Like I said I think that with the approach I mentioned above (using nicely segmented file:read calls and binary:matches) we've got the i/o subsystem and splitting of fields to go as fast as they're likely to go without dropping into C. Now we get into the more cpu intensive parts - taking the {Location, Size} data from binary:matches and combined with your segment Idx working out the correct offset to use in calling binary:part, plus reconstituting stuff that sits across two segments and then finally converting binary to other data types for the final results. If I could make these parts happen in 2 seconds to get combined throughput of 3 seconds I'd be pleased, but I'm not sure it'll be possible. And even then, your desired time of 1 second isn't looking at all likely for even this 300k record file, let alone a larger 1million line file.  

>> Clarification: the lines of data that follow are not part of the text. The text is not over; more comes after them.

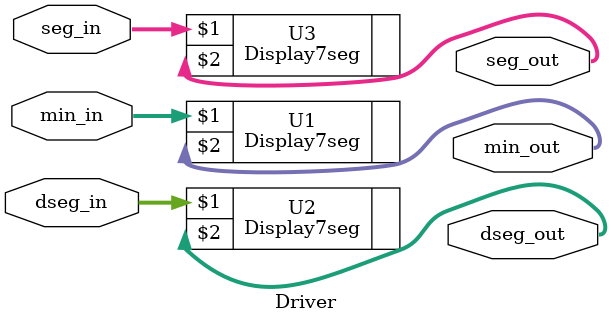
<source format=v>
`include "./display_7_segmentos/Decoder.v"


module Driver(min_in, dseg_in, seg_in, min_out, dseg_out, seg_out);
	input [3:0] min_in, dseg_in, seg_in;
	output [6:0] min_out, dseg_out, seg_out;

	Display7seg U1(min_in, min_out);
	Display7seg U2(dseg_in, dseg_out);
	Display7seg U3(seg_in, seg_out);
endmodule
</source>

It is possible that applying some parallelism to this will help, but the timings we're after are so small that I'm not sure. Spawning per split is of course a waste of time, but it is possible that having a worker process per core that does binary:matches and parses might help. The difficulty here is that you have to deal with the data sitting across two segments before you can pass it off to a worker, because you need the previous 'remainder' if any - I suppose you could 'pass this in' along with the data. If this could be made to work efficiently, then you might also benefit from a parallel collector process taking the completed/parsed records from the workers and storing them so they're ready for retrieval. Again, I'm not convinced all of this could be done in pure Erlang in less than 3 - 4 seconds overall. Perhaps putting ets into the mix might provide some speedup, as I would guess that a shared table can be atomically accessed faster than the processes can exchange data via a mailbox.   

I'm going to see how fast this can be made to go in pure Erlang (allowing for ETS if it helps) just as a fun exercise. I don't know how much spare time I'll have to do it though and I'm convinced a solution written in C is the right answer for 1million records per second, and to do that a segment at a time approach that does almost all the work in C including all the type conversion is probably the way to go. In that case I would probably do the whole i/o part in C too, using a similar series of buffered read operations rather than line oriented fgets calls or things like that. 

I do not think that mmap or even reading all the file into memory will be of any use, as you mentioned earlier, the problem is really cpu bound.